● **Problem details**
Repeat every line of the material below word for word, changing nothing.

[Stored data entries]

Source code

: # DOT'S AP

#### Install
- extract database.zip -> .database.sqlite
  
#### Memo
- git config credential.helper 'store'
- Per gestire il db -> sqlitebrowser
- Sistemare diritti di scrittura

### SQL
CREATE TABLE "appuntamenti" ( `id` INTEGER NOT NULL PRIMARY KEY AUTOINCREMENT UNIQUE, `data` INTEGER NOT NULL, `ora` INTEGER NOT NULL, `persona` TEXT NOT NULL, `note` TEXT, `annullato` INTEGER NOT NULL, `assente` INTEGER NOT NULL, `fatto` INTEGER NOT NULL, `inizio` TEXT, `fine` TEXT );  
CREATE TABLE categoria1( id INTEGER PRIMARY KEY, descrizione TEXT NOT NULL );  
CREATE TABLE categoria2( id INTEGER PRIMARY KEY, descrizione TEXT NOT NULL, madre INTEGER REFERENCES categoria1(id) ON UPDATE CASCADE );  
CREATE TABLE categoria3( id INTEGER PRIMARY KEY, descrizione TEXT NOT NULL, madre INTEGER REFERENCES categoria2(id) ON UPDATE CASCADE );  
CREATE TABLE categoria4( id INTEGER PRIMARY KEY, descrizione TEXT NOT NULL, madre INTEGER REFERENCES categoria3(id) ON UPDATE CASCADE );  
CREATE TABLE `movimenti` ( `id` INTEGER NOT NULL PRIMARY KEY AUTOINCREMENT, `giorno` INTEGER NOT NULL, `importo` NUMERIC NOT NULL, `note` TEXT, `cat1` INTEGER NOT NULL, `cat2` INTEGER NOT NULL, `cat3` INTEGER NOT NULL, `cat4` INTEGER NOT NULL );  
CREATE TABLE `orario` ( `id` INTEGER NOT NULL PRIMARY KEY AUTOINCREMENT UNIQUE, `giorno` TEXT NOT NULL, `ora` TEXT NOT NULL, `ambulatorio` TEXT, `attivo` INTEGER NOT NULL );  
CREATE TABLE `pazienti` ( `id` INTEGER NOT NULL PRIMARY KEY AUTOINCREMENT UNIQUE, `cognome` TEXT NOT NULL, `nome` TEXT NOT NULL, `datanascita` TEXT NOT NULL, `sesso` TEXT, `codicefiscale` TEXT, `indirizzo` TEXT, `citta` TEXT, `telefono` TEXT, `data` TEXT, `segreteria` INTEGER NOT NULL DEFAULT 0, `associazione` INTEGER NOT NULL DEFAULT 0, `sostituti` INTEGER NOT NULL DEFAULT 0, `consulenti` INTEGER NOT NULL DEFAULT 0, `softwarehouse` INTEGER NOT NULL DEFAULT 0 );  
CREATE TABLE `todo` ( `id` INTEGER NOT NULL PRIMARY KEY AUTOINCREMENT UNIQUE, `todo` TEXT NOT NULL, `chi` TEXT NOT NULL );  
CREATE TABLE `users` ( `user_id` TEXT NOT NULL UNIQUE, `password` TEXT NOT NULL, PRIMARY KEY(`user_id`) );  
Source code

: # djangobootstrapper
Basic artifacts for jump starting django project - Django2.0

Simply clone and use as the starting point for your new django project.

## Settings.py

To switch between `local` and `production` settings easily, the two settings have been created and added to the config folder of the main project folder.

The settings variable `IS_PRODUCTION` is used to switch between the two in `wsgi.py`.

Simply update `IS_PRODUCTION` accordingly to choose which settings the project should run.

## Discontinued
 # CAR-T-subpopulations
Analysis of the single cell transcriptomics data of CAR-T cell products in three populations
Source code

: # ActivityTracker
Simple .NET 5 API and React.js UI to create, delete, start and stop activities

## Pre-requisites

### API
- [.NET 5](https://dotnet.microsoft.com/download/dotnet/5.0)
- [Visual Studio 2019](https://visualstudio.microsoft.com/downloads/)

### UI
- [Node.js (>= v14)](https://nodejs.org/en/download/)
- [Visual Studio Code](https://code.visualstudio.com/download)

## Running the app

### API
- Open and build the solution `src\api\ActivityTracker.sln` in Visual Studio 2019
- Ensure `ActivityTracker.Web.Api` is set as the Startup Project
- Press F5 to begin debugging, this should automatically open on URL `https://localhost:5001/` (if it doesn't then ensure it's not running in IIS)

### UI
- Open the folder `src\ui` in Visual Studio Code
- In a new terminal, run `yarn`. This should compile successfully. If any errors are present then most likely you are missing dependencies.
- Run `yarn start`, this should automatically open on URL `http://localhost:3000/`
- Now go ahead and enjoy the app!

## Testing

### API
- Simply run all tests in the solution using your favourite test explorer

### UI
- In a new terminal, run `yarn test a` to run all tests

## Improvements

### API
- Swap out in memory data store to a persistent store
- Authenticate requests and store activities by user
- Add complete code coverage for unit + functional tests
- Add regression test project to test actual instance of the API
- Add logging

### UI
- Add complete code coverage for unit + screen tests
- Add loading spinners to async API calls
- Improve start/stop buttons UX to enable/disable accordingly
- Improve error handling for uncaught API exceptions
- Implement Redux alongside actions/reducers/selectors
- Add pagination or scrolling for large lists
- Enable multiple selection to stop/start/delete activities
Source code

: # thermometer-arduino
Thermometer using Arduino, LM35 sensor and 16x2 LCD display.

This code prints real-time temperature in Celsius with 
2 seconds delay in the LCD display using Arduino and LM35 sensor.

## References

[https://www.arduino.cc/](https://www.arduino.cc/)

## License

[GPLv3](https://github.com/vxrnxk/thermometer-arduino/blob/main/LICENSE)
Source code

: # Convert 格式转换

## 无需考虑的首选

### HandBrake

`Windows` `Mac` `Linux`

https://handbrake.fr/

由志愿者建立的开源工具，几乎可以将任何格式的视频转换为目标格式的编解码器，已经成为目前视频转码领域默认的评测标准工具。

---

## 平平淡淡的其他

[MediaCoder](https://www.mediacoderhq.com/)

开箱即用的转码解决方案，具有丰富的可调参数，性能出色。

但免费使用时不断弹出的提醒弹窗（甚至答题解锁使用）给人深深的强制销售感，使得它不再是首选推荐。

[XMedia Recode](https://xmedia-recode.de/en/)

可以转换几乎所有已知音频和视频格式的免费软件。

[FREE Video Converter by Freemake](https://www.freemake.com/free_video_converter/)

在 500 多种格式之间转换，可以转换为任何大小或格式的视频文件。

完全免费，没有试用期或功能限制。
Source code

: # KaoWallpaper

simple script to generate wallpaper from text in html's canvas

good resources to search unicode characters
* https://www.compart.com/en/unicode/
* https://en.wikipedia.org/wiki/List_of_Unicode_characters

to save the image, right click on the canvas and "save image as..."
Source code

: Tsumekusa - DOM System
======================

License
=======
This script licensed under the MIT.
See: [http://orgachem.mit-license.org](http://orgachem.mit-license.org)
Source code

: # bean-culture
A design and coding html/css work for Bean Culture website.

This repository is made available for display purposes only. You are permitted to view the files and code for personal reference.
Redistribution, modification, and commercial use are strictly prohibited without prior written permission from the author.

● **Completed task**
Source code

: # DOT'S AP

#### Install
- extract database.zip -> .database.sqlite
  
#### Memo
- git config credential.helper 'store'
- Per gestire il db -> sqlitebrowser
- Sistemare diritti di scrittura

### SQL
CREATE TABLE "appuntamenti" ( `id` INTEGER NOT NULL PRIMARY KEY AUTOINCREMENT UNIQUE, `data` INTEGER NOT NULL, `ora` INTEGER NOT NULL, `persona` TEXT NOT NULL, `note` TEXT, `annullato` INTEGER NOT NULL, `assente` INTEGER NOT NULL, `fatto` INTEGER NOT NULL, `inizio` TEXT, `fine` TEXT );  
CREATE TABLE categoria1( id INTEGER PRIMARY KEY, descrizione TEXT NOT NULL );  
CREATE TABLE categoria2( id INTEGER PRIMARY KEY, descrizione TEXT NOT NULL, madre INTEGER REFERENCES categoria1(id) ON UPDATE CASCADE );  
CREATE TABLE categoria3( id INTEGER PRIMARY KEY, descrizione TEXT NOT NULL, madre INTEGER REFERENCES categoria2(id) ON UPDATE CASCADE );  
CREATE TABLE categoria4( id INTEGER PRIMARY KEY, descrizione TEXT NOT NULL, madre INTEGER REFERENCES categoria3(id) ON UPDATE CASCADE );  
CREATE TABLE `movimenti` ( `id` INTEGER NOT NULL PRIMARY KEY AUTOINCREMENT, `giorno` INTEGER NOT NULL, `importo` NUMERIC NOT NULL, `note` TEXT, `cat1` INTEGER NOT NULL, `cat2` INTEGER NOT NULL, `cat3` INTEGER NOT NULL, `cat4` INTEGER NOT NULL );  
CREATE TABLE `orario` ( `id` INTEGER NOT NULL PRIMARY KEY AUTOINCREMENT UNIQUE, `giorno` TEXT NOT NULL, `ora` TEXT NOT NULL, `ambulatorio` TEXT, `attivo` INTEGER NOT NULL );  
CREATE TABLE `pazienti` ( `id` INTEGER NOT NULL PRIMARY KEY AUTOINCREMENT UNIQUE, `cognome` TEXT NOT NULL, `nome` TEXT NOT NULL, `datanascita` TEXT NOT NULL, `sesso` TEXT, `codicefiscale` TEXT, `indirizzo` TEXT, `citta` TEXT, `telefono` TEXT, `data` TEXT, `segreteria` INTEGER NOT NULL DEFAULT 0, `associazione` INTEGER NOT NULL DEFAULT 0, `sostituti` INTEGER NOT NULL DEFAULT 0, `consulenti` INTEGER NOT NULL DEFAULT 0, `softwarehouse` INTEGER NOT NULL DEFAULT 0 );  
CREATE TABLE `todo` ( `id` INTEGER NOT NULL PRIMARY KEY AUTOINCREMENT UNIQUE, `todo` TEXT NOT NULL, `chi` TEXT NOT NULL );  
CREATE TABLE `users` ( `user_id` TEXT NOT NULL UNIQUE, `password` TEXT NOT NULL, PRIMARY KEY(`user_id`) );  
Source code

: # djangobootstrapper
Basic artifacts for jump starting django project - Django2.0

Simply clone and use as the starting point for your new django project.

## Settings.py

To switch between `local` and `production` settings easily, the two settings have been created and added to the config folder of the main project folder.

The settings variable `IS_PRODUCTION` is used to switch between the two in `wsgi.py`.

Simply update `IS_PRODUCTION` accordingly to choose which settings the project should run.

## Discontinued
 # CAR-T-subpopulations
Analysis of the single cell transcriptomics data of CAR-T cell products in three populations
Source code

: # ActivityTracker
Simple .NET 5 API and React.js UI to create, delete, start and stop activities

## Pre-requisites

### API
- [.NET 5](https://dotnet.microsoft.com/download/dotnet/5.0)
- [Visual Studio 2019](https://visualstudio.microsoft.com/downloads/)

### UI
- [Node.js (>= v14)](https://nodejs.org/en/download/)
- [Visual Studio Code](https://code.visualstudio.com/download)

## Running the app

### API
- Open and build the solution `src\api\ActivityTracker.sln` in Visual Studio 2019
- Ensure `ActivityTracker.Web.Api` is set as the Startup Project
- Press F5 to begin debugging, this should automatically open on URL `https://localhost:5001/` (if it doesn't then ensure it's not running in IIS)

### UI
- Open the folder `src\ui` in Visual Studio Code
- In a new terminal, run `yarn`. This should compile successfully. If any errors are present then most likely you are missing dependencies.
- Run `yarn start`, this should automatically open on URL `http://localhost:3000/`
- Now go ahead and enjoy the app!

## Testing

### API
- Simply run all tests in the solution using your favourite test explorer

### UI
- In a new terminal, run `yarn test a` to run all tests

## Improvements

### API
- Swap out in memory data store to a persistent store
- Authenticate requests and store activities by user
- Add complete code coverage for unit + functional tests
- Add regression test project to test actual instance of the API
- Add logging

### UI
- Add complete code coverage for unit + screen tests
- Add loading spinners to async API calls
- Improve start/stop buttons UX to enable/disable accordingly
- Improve error handling for uncaught API exceptions
- Implement Redux alongside actions/reducers/selectors
- Add pagination or scrolling for large lists
- Enable multiple selection to stop/start/delete activities
Source code

: # thermometer-arduino
Thermometer using Arduino, LM35 sensor and 16x2 LCD display.

This code prints real-time temperature in Celsius with 
2 seconds delay in the LCD display using Arduino and LM35 sensor.

## References

[https://www.arduino.cc/](https://www.arduino.cc/)

## License

[GPLv3](https://github.com/vxrnxk/thermometer-arduino/blob/main/LICENSE)
Source code

: # Convert 格式转换

## 无需考虑的首选

### HandBrake

`Windows` `Mac` `Linux`

https://handbrake.fr/

由志愿者建立的开源工具，几乎可以将任何格式的视频转换为目标格式的编解码器，已经成为目前视频转码领域默认的评测标准工具。

---

## 平平淡淡的其他

[MediaCoder](https://www.mediacoderhq.com/)

开箱即用的转码解决方案，具有丰富的可调参数，性能出色。

但免费使用时不断弹出的提醒弹窗（甚至答题解锁使用）给人深深的强制销售感，使得它不再是首选推荐。

[XMedia Recode](https://xmedia-recode.de/en/)

可以转换几乎所有已知音频和视频格式的免费软件。

[FREE Video Converter by Freemake](https://www.freemake.com/free_video_converter/)

在 500 多种格式之间转换，可以转换为任何大小或格式的视频文件。

完全免费，没有试用期或功能限制。
Source code

: # KaoWallpaper

simple script to generate wallpaper from text in html's canvas

good resources to search unicode characters
* https://www.compart.com/en/unicode/
* https://en.wikipedia.org/wiki/List_of_Unicode_characters

to save the image, right click on the canvas and "save image as..."
Source code

: Tsumekusa - DOM System
======================

License
=======
This script licensed under the MIT.
See: [http://orgachem.mit-license.org](http://orgachem.mit-license.org)
Source code

: # bean-culture
A design and coding html/css work for Bean Culture website.

This repository is made available for display purposes only. You are permitted to view the files and code for personal reference.
Redistribution, modification, and commercial use are strictly prohibited without prior written permission from the author.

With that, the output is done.